- [Given passage]:
= = =
What to make of Labour? Their leader, Jeremy Corbyn, looks to be in good form – confidently pitching to bands of his supporters as he did in the Labour leadership election. Even in 2017 a hard left campaign can develop momentum, as has just been shown in France by Jean-Luc Mélenchon, somebody whose political attitudes look quite close to Mr Corbyn’s. Still, he only achieved 20%, and the other left-wing candidate, Benoît Hamon, the official Socialist, failed to reach 7%. Mr Hamon was also a left-winger, and put forward a radical policy agenda, but was regarded as an irrelevance by the public. That looks closer to Mr Corbyn. Perhaps Mr Corbyn will attract a sympathy vote; perhaps local MPs can rely on a personal vote. But all this reminds me of the clutching at straws indulged in by Liberal Democrats before their disaster of 2015. The party is disorganised and disunited; Mr Corbyn’s spokespeople are very much a B team, if that. The Tories are content to let Labour make all the running in the media they want to  because, they are making the case to vote Tory better than the Tories themselves.The party is out of fashion and demoralised.  A rout looks a distinct possibility.

And the Lib Dems? They are in good heart. New members continue to flow in (my local party has grown by over 20% in a week).  They are getting plenty of media coverage after a period of being ignored. And they are well led. This week’s Economist said no less than three times in three separate articles that the party is suffering from weak leadership under Tim Farron, while otherwise being quite encouraging for the party. They offered no evidence for this assertion: so what can they mean? Tim is not highly regarded at Westminster; he has not made much impact on the public – his approval rating is negative. But as a party member I have seen somebody who understands campaigning much better than his predecessor, and has pushed through some very well-judged changes. First was preparing the party for a snap election last summer, by ensuring that all constituencies had selected candidates. Second was forcing through changes to selection procedures to ensure that more women and ethnic minority candidates would be selected in target seats. This will be critical to any rebranding of the party. He did take a little longer than he should have done to rule out a coalition with the Conservatives, after ruling out one with Labour – but he got there quickly enough. And now he is talking up the idea of the party being a the real opposition – so as to undermine efforts by the Tories to talk of a “coalition of chaos” – and move it on to not offering the Tories a blank cheque.

So the Lib Dems have momentum. And yet they have a mountain to climb. Taking back the seats that they lost last time to Labour and the Conservatives will be hard work. The new MPs are well entrenched – and the sheer scale of the Conservative popularity under Mrs May makes it an uphill battle. At every general election since 1997 the Lib Dems have failed to live up to my hopes and expectations. I am trying to keep them under control this time.
= = =
- [Lines of data]:
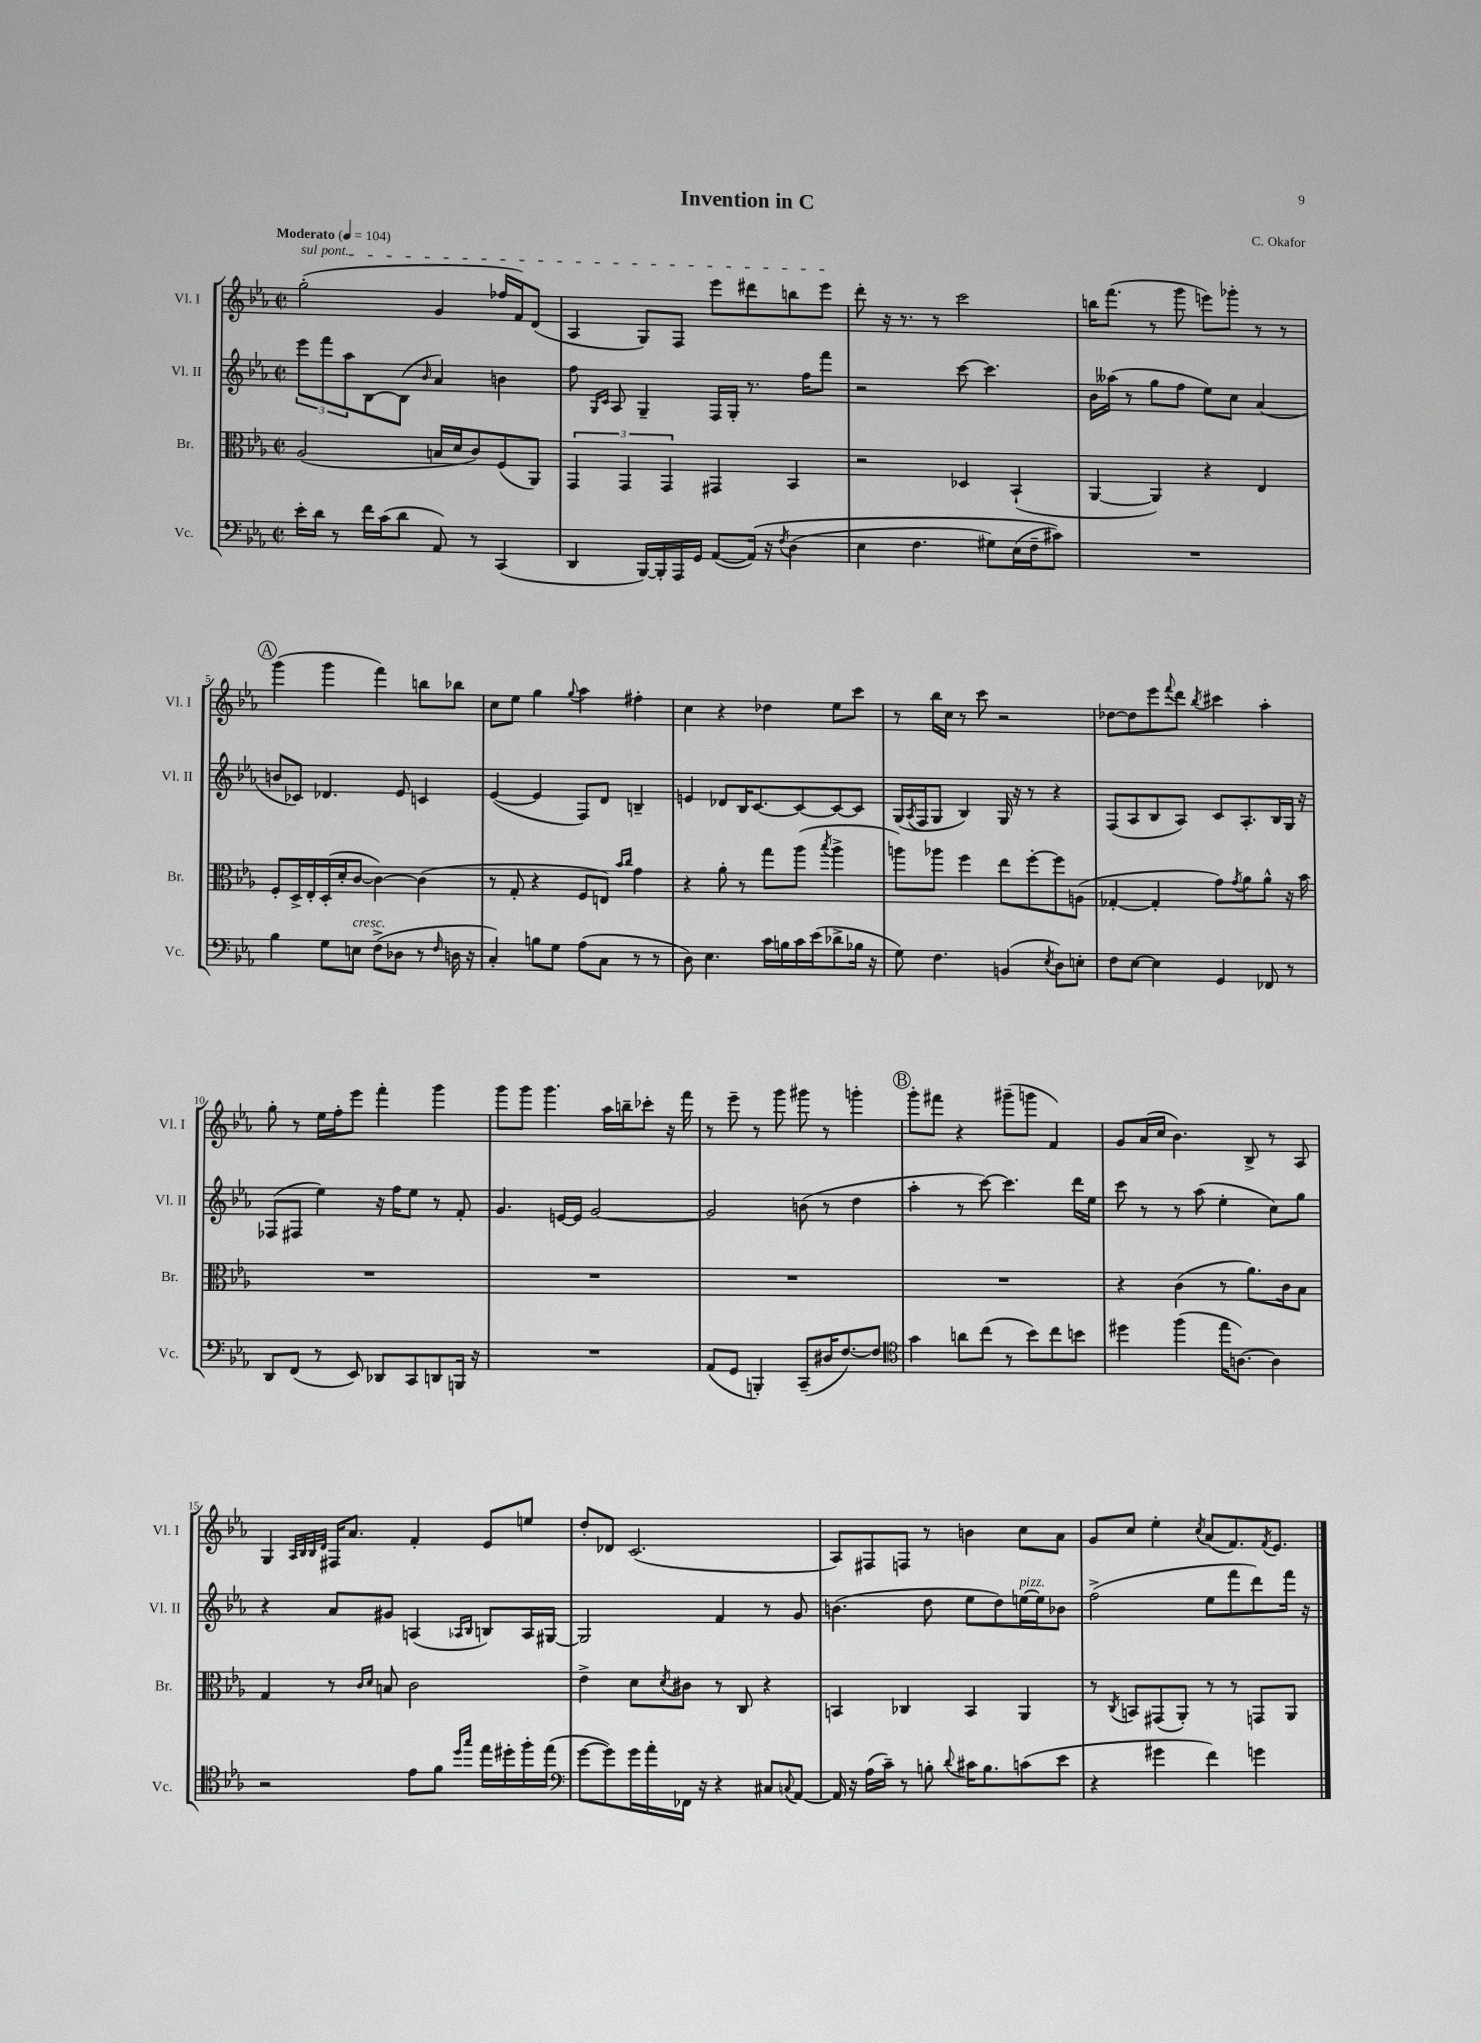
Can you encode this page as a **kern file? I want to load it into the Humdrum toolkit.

**kern	**kern	**kern	**kern
*part4	*part3	*part2	*part1
*staff4	*staff3	*staff2	*staff1
*I"Vc.	*I"Br.	*I"Vl. II	*I"Vl. I
*I'Vc.	*I'Br.	*I'Vl. II	*I'Vl. I
*clefF4	*clefC3	*clefG2	*clefG2
*k[b-e-a-]	*k[b-e-a-]	*k[b-e-a-]	*k[b-e-a-]
*M2/2	*M2/2	*M2/2	*M2/2
*met(c|)	*met(c|)	*met(c|)	*met(c|)
*MM104	*MM104	*MM104	*MM104
=1	=1	=1	=1
!	!	!	!LO:TX:a:B:t=Moderato
!	!	!	!LO:TX:a:i:t=sul pont.
16e-'\LL	(2A-/	12eee-\L	(2gg'\
16d\JJ	.	.	.
.	.	12fff\	.
8r	.	.	.
.	.	12aa-\	.
16f\LL	.	[8B-\	.
(16c\J	.	.	.
8d\J	.	(8B-\J]	.
.	.	16qqb-/	.
8AA-/)	16Bn/LL	4a-/)	4g/
.	16d/J	.	.
8r	8c/)	.	.
(4CC/	(8F/	4bn\	16ff-X/LL
.	.	.	16f/J)
.	8AA-/J)	.	(8d/J
=2	=2	=2	=2
4DD/	6GG/	8ff\	4A-/
.	.	16qqG/LL	.
.	.	16qqc/JJ	.
.	.	8A-/	.
.	6GG/	.	.
[16BBB-/LL)	.	4G~/	8G/L)
16BBB-'/]	.	.	.
.	6GG/	.	.
16AAA-/	.	.	8F/J
16GG/JJ	.	.	.
([8AA-/L	4GG#X/	16F/LL	8eee-\L
.	.	16G'/JJ	.
(16AA-/Jk])	.	8.r	8ddd#X\
16r	.	.	.
8qF/	.	.	.
(4D\	4BB-/	.	8bbn\
.	.	16ff\KL	.
.	.	8fff\J	8eee-\J
=3	=3	=3	=3
4E-\	2r	2r	8ddd'\
.	.	.	16r
.	.	.	8.r
4.F\	.	.	.
.	.	.	8r
.	4D-X/	[8ccc\	2ccc\
8G#X\L)	.	4.ccc\]	.
(16E-\L	(4BB-`/	.	.
16F~\J	.	.	.
8c#X\J))	.	.	.
=4	=4	=4	=4
1r	[4AA-/	16b-\LL	16bbn\KL
.	.	(16aa--X\JJ	(8.fff\J
.	.	8r	.
.	4AA-/])	8gg\L	8r
.	.	8ff\J	8ggg\
.	4r	8ee-\L)	8eeen\L)
.	.	8cc\J	8ggg-X'\J
.	4E-/	(4a-/	8r
.	.	.	8r
!!LO:LB:g=z
!!LO:REH:place=s1:t=A
=5	=5	=5	=5
4B-\	8F'/L	8bn/L	(4ggg\
.	16D^/L	8c-X/J)	.
.	16E-'/	.	.
8G\L	(16D'/	4.d-X/	4ggg\
.	16d'/J	.	.
!LO:TX:a:i:t=cresc.	!	!	!
8En\J	[8c/J	.	.
(8F^\L	4c\_)	.	4fff\)
8D-X\J	.	8e-/	.
8r	(4c\]	4cn/	8bbn\L
16qqF/	.	.	.
16Dn\	.	.	8bb-X\J
16r	.	.	.
=6	=6	=6	=6
4C'/)	8r	([4e-/	8cc\L
.	8G'/	.	8ee-\J
8Bn\L	4r	4e-/]	4gg\
8G\J	.	.	.
.	.	.	8qqgg/
(8A-\L	8F/L	8F/L)	4aa-\
8C\J	8En/J)	8d/J	.
.	16qqb-/LL	.	.
.	16qqcc/JJ	.	.
8r	4g\	4Bn~/	4ff#X'\
8r	.	.	.
=7	=7	=7	=7
8D\)	4r	4en/	4cc\
4.E-\	.	.	.
.	8a-'\	8d-X/L	4r
.	8r	16B-/K	.
.	.	[8.c/	.
16c\LL	8gg\L	.	4dd-X\
16Bn\	.	.	.
16c\	(8aa-\J	8c/_	.
(16e-\J	.	.	.
.	8qbb-/	.	.
8d-X^\	4aa-^\	8c/_	8ee-\L
16B-X\Jk	.	8c/J]	8ccc\J
16r	.	.	.
=8	=8	=8	=8
8G\)	8aan\L)	(16G/LL	8r
.	.	8qA-/	.
.	.	16F/J	.
4.F\	8aa-X\J	8G/J	16bb-\LL
.	.	.	16cc\JJ
.	4ff\	4B-/)	8r
.	.	.	8ccc\
(4BBn/	8ee-\L	16G/	2r
.	.	16r	.
.	[8ff'\	8r	.
8qE-/	.	.	.
8D\L)	8ff\]	4r	.
8En'\J	(8An\J	.	.
=9	=9	=9	=9
8F\L	[4G-X'/	(8F/L	[8dd-X\L
[8E-\J	.	8A-/	8dd-\]
4E-\]	4G-'/]	8B-/	8eee-\
.	.	.	8qqfff/
.	.	8A-/J)	8ddd\J
.	.	.	8qbb-/
4GG/	8g\L)	8c/L	4ccc#X\
.	8qg/	.	.
.	8a-\	8.A-'/	.
8FF-X/	8a-^^\J	.	4aa-'\
.	.	16B-/L	.
8r	16r	16G/JJ	.
.	16b-\	16r	.
!!LO:LB:g=z
=10	=10	=10	=10
8DD/L	1r	(8F-X/L	8gg'\
(8FF/J	.	8F#X/J	8r
8r	.	4ee-\)	16ee-\LL
.	.	.	16ff'\J
8EE-/)	.	.	8eee-\J
8DD-X/L	.	16r	4fff'\
.	.	16ff\KL	.
8CC/	.	8ee-\J	.
8DDn/	.	8r	4ggg\
16BBBn/Jk	.	8f'/	.
16r	.	.	.
=11	=11	=11	=11
1r	1r	4.g/	8ggg\L
.	.	.	8ggg\J
.	.	.	4.ggg\
.	.	[16en/LL	.
.	.	16e/JJ]	.
.	.	[2g/	.
.	.	.	16aa-\LL
.	.	.	16bbn~\J
.	.	.	8ccc-X'\J
.	.	.	16r
.	.	.	16fff\
=12	=12	=12	=12
(8AA-/L	1r	2g/]	8r
8GG/J	.	.	8eee-~\
4BBBn'/)	.	.	8r
.	.	.	8ggg\
(8CC~/L	.	(8bn\	8ggg#X\
16D#X/K	.	8r	8r
[8.F/)	.	.	.
.	.	4dd\	4gggn'\
8F/J]	.	.	.
!!LO:REH:place=s1:t=B
=13	=13	=13	=13
*clefC4	*	*	*
4g\	1r	4aa-'\	8ggg'\L
.	.	.	8fff#X\J
8an\L	.	8r	4r
(8cc\J	.	[8ccc\)	.
8r	.	4.ccc\]	(8ggg#X~\L
8b-\L)	.	.	8gggn\J
8cc\	.	.	4f/)
8bn\J	.	16ddd\LL	.
.	.	16ee-\JJ	.
=14	=14	=14	=14
4dd#X\	4r	8ccc\	8g/L
.	.	8r	(16a-/L
.	.	.	16cc/JJ
(4ff\	(4c\	8r	4.b-\)
.	.	(8aa-\	.
16ee-\KL	8r	4ee-'\	.
[8.An\J)	.	.	.
.	8.a-\L)	.	8B-^/
4A\]	.	8cc\L)	8r
.	16c\k	.	.
.	8B-\J	8gg\J	8A-/
!!LO:LB:g=z
=15	=15	=15	=15
2r	4G/	4r	4G/
.	.	.	32qqA-/LLL
.	.	.	32qqB-/
.	.	.	32qqB-/
.	.	.	32qqd/JJJ
.	8r	8a-/L	16F#X/KL
.	.	.	8.a-/J
.	16qqc/LL	.	.
.	16qqd/JJ	.	.
.	8Bn/	8g#X/J	.
8e-\L	2c\	(4An/	4f'/
8f\J	.	.	.
16qqdd/LL	.	16qqA-X/LL	.
16qqgg/JJ	.	16qqB-/JJ	.
16ee-\LL	.	8Bn/L)	8e-/L
16dd#X'\	.	.	.
16ff'\	.	16A-/L	8een/J
(16ee-\JJ	.	[16G#X/JJ	.
=16	=16	=16	=16
*clefF4	*	*	*
[8g\L	4e-^\	2G#/]	8dd'/L
8g\])	.	.	8d-X/J
16g\L	8d\L	.	(2.c/
16a-'\	.	.	.
.	8qd/	.	.
16FF-X\JJ	8c#X\J	.	.
16r	.	.	.
4r	8r	4f/	.
.	8C/	.	.
8C#X/L	4r	8r	.
8qqCn/	.	.	.
[8AA-/J	.	8g/	.
=17	=17	=17	=17
16AA-/]	4BBn/	(4.bn\	8A-/L)
16r	.	.	.
(16A-\LL	.	.	8F#X/
16c~\JJ)	.	.	.
8r	4C-X/	.	8Fn/J
8Bn'\	.	8dd\	8r
8qqd/	.	.	.
16c#X\KL	4BB/	8ee-\L	4bn\
8.B\	.	.	.
.	.	8dd\)	.
!	!	!LO:TX:a:i:t=pizz.	!
(8cn\	4AA-/	[16een\L	8cc\L
.	.	16ee\J]	.
8e-\J	.	8b-X\J	8a-\J
=18	=18	=18	=18
4r	8r	(2ff^\	8g/L
.	8qC/	.	.
.	8BBn/L	.	8cc/J
4g#X\	(8GG#X/	.	4ee-'\
.	8AA-'/J)	.	.
.	.	.	8qcc/
4f\)	8r	8ee-\L	(8a-/L
.	8r	8fff\	8.f/)
4gn\	8GGn/L	8ddd\)	.
.	.	.	8qf/
.	.	.	8.e-/J
.	8AA-/J	16fff\Jk	.
.	.	16r	.
==	==	==	==
*-	*-	*-	*-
= = =
- [Exercise brief]: Write out the election commentary word for word, from "So the Lib Dems" to "control this time.".

- [Response]:
So the Lib Dems have momentum. And yet they have a mountain to climb. Taking back the seats that they lost last time to Labour and the Conservatives will be hard work. The new MPs are well entrenched – and the sheer scale of the Conservative popularity under Mrs May makes it an uphill battle. At every general election since 1997 the Lib Dems have failed to live up to my hopes and expectations. I am trying to keep them under control this time.